(Dataset entries)
=-=-=

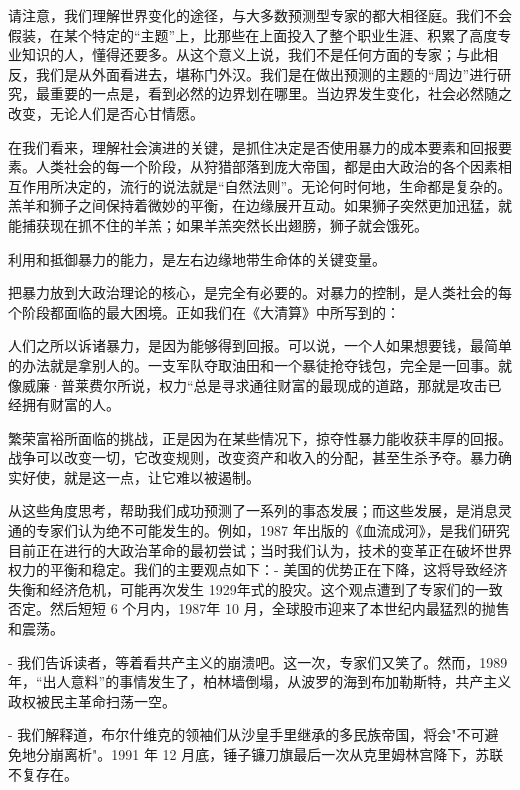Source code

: 请注意，我们理解世界变化的途径，与大多数预测型专家的都大相径庭。我们不会假装，在某个特定的“主题”上，比那些在上面投入了整个职业生涯、积累了高度专业知识的人，懂得还要多。从这个意义上说，我们不是任何方面的专家；与此相反，我们是从外面看进去，堪称门外汉。我们是在做出预测的主题的“周边”进行研究，最重要的一点是，看到必然的边界划在哪里。当边界发生变化，社会必然随之改变，无论人们是否心甘情愿。


在我们看来，理解社会演进的关键，是抓住决定是否使用暴力的成本要素和回报要素。人类社会的每一个阶段，从狩猎部落到庞大帝国，都是由大政治的各个因素相互作用所决定的，流行的说法就是“自然法则”。无论何时何地，生命都是复杂的。羔羊和狮子之间保持着微妙的平衡，在边缘展开互动。如果狮子突然更加迅猛，就能捕获现在抓不住的羊羔；如果羊羔突然长出翅膀，狮子就会饿死。


利用和抵御暴力的能力，是左右边缘地带生命体的关键变量。


把暴力放到大政治理论的核心，是完全有必要的。对暴力的控制，是人类社会的每个阶段都面临的最大困境。正如我们在《大清算》中所写到的：

\begin{tcolorbox}

人们之所以诉诸暴力，是因为能够得到回报。可以说，一个人如果想要钱，最简单的办法就是拿别人的。一支军队夺取油田和一个暴徒抢夺钱包，完全是一回事。就像威廉·普莱费尔所说，权力“总是寻求通往财富的最现成的道路，那就是攻击已经拥有财富的人。

繁荣富裕所面临的挑战，正是因为在某些情况下，掠夺性暴力能收获丰厚的回报。战争可以改变一切，它改变规则，改变资产和收入的分配，甚至生杀予夺。暴力确实好使，就是这一点，让它难以被遏制。

\end{tcolorbox}

从这些角度思考，帮助我们成功预测了一系列的事态发展；而这些发展，是消息灵通的专家们认为绝不可能发生的。例如，1987 年出版的《血流成河》，是我们研究目前正在进行的大政治革命的最初尝试；当时我们认为，技术的变革正在破坏世界权力的平衡和稳定。我们的主要观点如下：- 美国的优势正在下降，这将导致经济失衡和经济危机，可能再次发生 1929年式的股灾。这个观点遭到了专家们的一致否定。然后短短 6 个月内，1987年 10 月，全球股市迎来了本世纪内最猛烈的抛售和震荡。


- 我们告诉读者，等着看共产主义的崩溃吧。这一次，专家们又笑了。然而，1989 年，“出人意料”的事情发生了，柏林墙倒塌，从波罗的海到布加勒斯特，共产主义政权被民主革命扫荡一空。


- 我们解释道，布尔什维克的领袖们从沙皇手里继承的多民族帝国，将会"不可避免地分崩离析"。1991 年 12 月底，锤子镰刀旗最后一次从克里姆林宫降下，苏联不复存在。


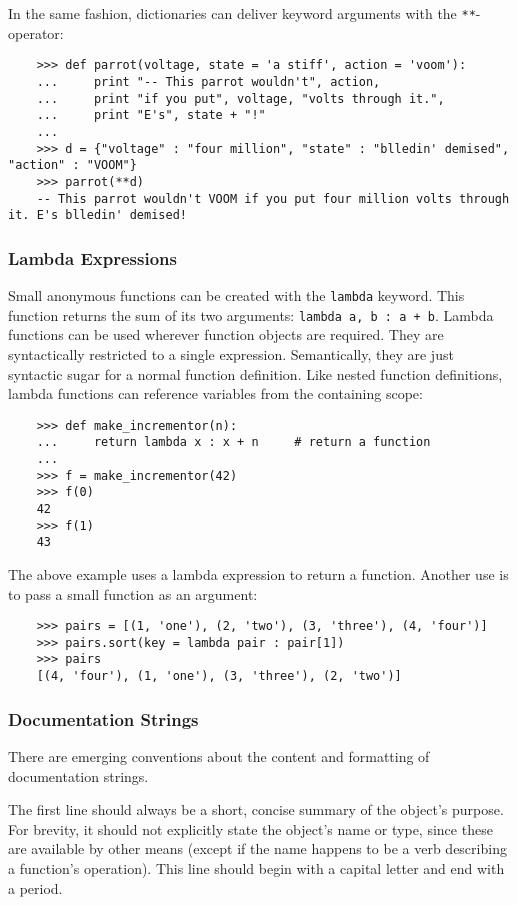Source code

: \documentclass[UTF8]{article}
\begin{document}
In the same fashion, dictionaries can deliver keyword arguments with the \texttt{**}-operator:
\begin{verbatim}
    >>> def parrot(voltage, state = 'a stiff', action = 'voom'):
    ...     print "-- This parrot wouldn't", action,
    ...     print "if you put", voltage, "volts through it.",
    ...     print "E's", state + "!"
    ...
    >>> d = {"voltage" : "four million", "state" : "blledin' demised", "action" : "VOOM"}
    >>> parrot(**d)
    -- This parrot wouldn't VOOM if you put four million volts through it. E's blledin' demised!
\end{verbatim}

\subsubsection{Lambda Expressions}
Small anonymous functions can be created with the \texttt{lambda} keyword. This function returns
the sum of its two arguments: \texttt{lambda a, b : a + b}. Lambda functions can be
used wherever function objects are required. They are syntactically restricted to a single
expression. Semantically, they are just syntactic sugar for a normal function definition. Like
nested function definitions, lambda functions can reference variables from the containing scope:
\begin{verbatim}
    >>> def make_incrementor(n):
    ...     return lambda x : x + n     # return a function
    ...
    >>> f = make_incrementor(42)
    >>> f(0)
    42
    >>> f(1)
    43
\end{verbatim}

The above example uses a lambda expression to return a function. Another use is to pass a small
function as an argument:
\begin{verbatim}
    >>> pairs = [(1, 'one'), (2, 'two'), (3, 'three'), (4, 'four')]
    >>> pairs.sort(key = lambda pair : pair[1])
    >>> pairs
    [(4, 'four'), (1, 'one'), (3, 'three'), (2, 'two')]
\end{verbatim}

\subsubsection{Documentation Strings}
There are emerging conventions about the content and formatting of documentation strings.

The first line should always be a short, concise summary of the object's purpose. For brevity, it
should not explicitly state the object's name or type, since these are available by other means
(except if the name happens to be a verb describing a function's operation). This line should begin
with a capital letter and end with a period.
\end{document}
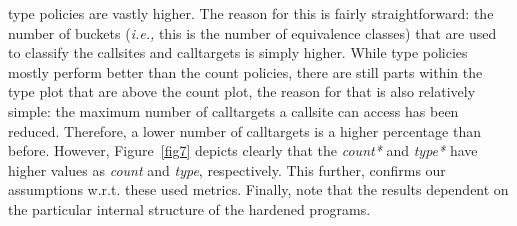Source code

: type policies are vastly higher. The reason for this is fairly straightforward: the number 
of buckets (\textit{i.e.,} this is the number of equivalence classes)
that are used to classify the callsites and calltargets is simply higher. While type policies mostly 
perform better than the count policies, there are still parts within the type plot that are above the 
count plot, the reason for that is also relatively simple: the maximum number of calltargets a 
callsite can access has been reduced. Therefore, a lower number of calltargets is a higher 
percentage than before. However, Figure~\ref{fig7} depicts clearly
that the \textit{count*} and \textit{type*} have higher values as 
\textit{count} and \textit{type}, respectively. This further, confirms our assumptions 
w.r.t. these used metrics. Finally, note that the results dependent on the particular 
internal structure of the hardened programs.


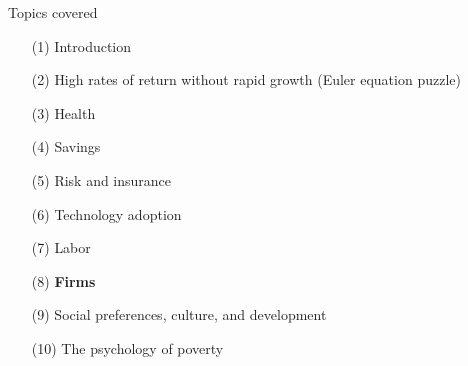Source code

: \documentclass[aspectratio=169, 10pt, handout]{beamer}
\begin{document}
\begin{frame}{Topics covered}

\small 

\begin{enumerate}[(1)]

	\item[(1)] Introduction 
	
	\item[(2)] {High rates of return without rapid growth (Euler equation puzzle)}

	\item[(3)] {Health}
	
	\item[(4)] {Savings}
		
	\item[(5)] {Risk and insurance}

	\item[(6)] {Technology adoption}
	
	\item[(7)] {Labor}

	\item[(8)] \textbf{Firms}
	
	\item[(9)] Social preferences, culture, and development
	
	\item[(10)] The psychology of poverty

\end{enumerate}

\end{frame}
\end{document}
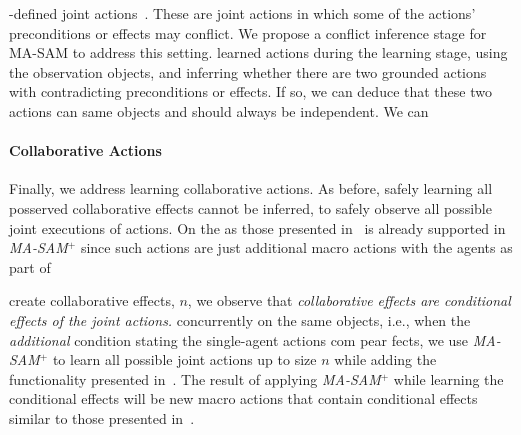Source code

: \documentclass[letterpaper]{article} %
\theoremstyle{definition}
\theoremstyle{remark}
\newcommand{\masam}{\ac{MA-SAM}\xspace}
\newcommand{\cmasam}{\textit{MA-SAM\ensuremath{^+}}\xspace}
\begin{document}
-defined joint actions~\cite{boutilier2001partial}.
These are joint actions in which some of the actions' preconditions or effects may conflict. We propose a conflict inference stage for \masam to address this setting.  learned actions during the learning stage, using the observation objects, and inferring whether there are two grounded actions with contradicting preconditions or effects. If so, we can deduce that these two actions can same objects and should always be independent. We can    

\paragraph{Collaborative Actions}

Finally, we address learning collaborative actions. As before, safely learning all posserved collaborative effects cannot be inferred, to safely  observe all possible joint executions of actions.
On the  as those presented in~\cite{shekhar2020representing} is already supported in \cmasam since such actions are just additional macro actions with the agents as part of 

  create collaborative effects, $n$, we observe that \textit{collaborative effects are conditional effects of the joint actions.}  concurrently on the same objects, i.e., when the \textit{additional} condition stating the single-agent actions com pear fects, we use \cmasam to learn all possible joint actions up to size $n$ while adding the functionality presented in~\cite{mordoch2023safe}. The result of applying \cmasam while learning the conditional effects will be new macro actions that contain conditional effects similar to those presented in~\cite{hofmann2020macro}.
\end{document}
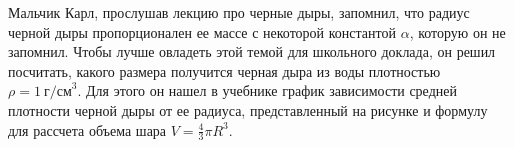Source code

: 	Мальчик Карл, прослушав лекцию про черные дыры, запомнил, что радиус черной дыры пропорционален ее массе с некоторой константой $\alpha$, которую он не запомнил. Чтобы лучше овладеть этой темой для школьного доклада, он решил посчитать, какого размера получится черная дыра из воды плотностью $\rho = 1~\text{г/см}^3$. Для этого он нашел в учебнике график зависимости средней плотности черной дыры от ее радиуса, представленный на рисунке и формулу для рассчета объема шара $V = \frac{4}{3}\pi R^3$.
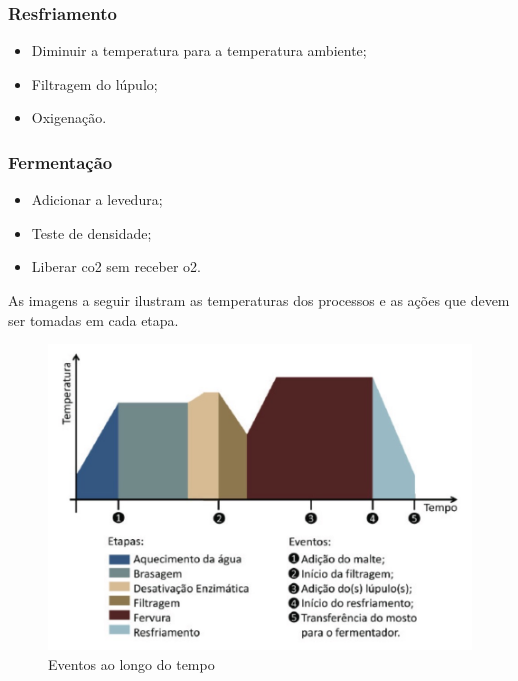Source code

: \subsubsection{Resfriamento}
\begin{itemize}
    \item Diminuir a temperatura para a temperatura ambiente;
    \item Filtragem do lúpulo;
    \item Oxigenação.
\end{itemize}


\subsubsection{Fermentação}
\begin{itemize}
    \item Adicionar a levedura;
    \item Teste de densidade;
    \item Liberar co2 sem receber o2.
\end{itemize}

\clearpage
As imagens a seguir ilustram as temperaturas dos processos e as ações que devem ser tomadas em cada etapa.

\begin{figure}[h]
    \centering
    \includegraphics[scale=0.2]{images/grafico1.png}
    \caption{Eventos ao longo do tempo}
\end{figure}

=-=-=

* Instructions to follow
Starting at the line that contains "sem receber o2.", reproduce each line through the end of the records exactly, both ends included.

* Solved problem
    \item Liberar co2 sem receber o2.
\end{itemize}

\clearpage
As imagens a seguir ilustram as temperaturas dos processos e as ações que devem ser tomadas em cada etapa.

\begin{figure}[h]
    \centering
    \includegraphics[scale=0.2]{images/grafico1.png}
    \caption{Eventos ao longo do tempo}
\end{figure}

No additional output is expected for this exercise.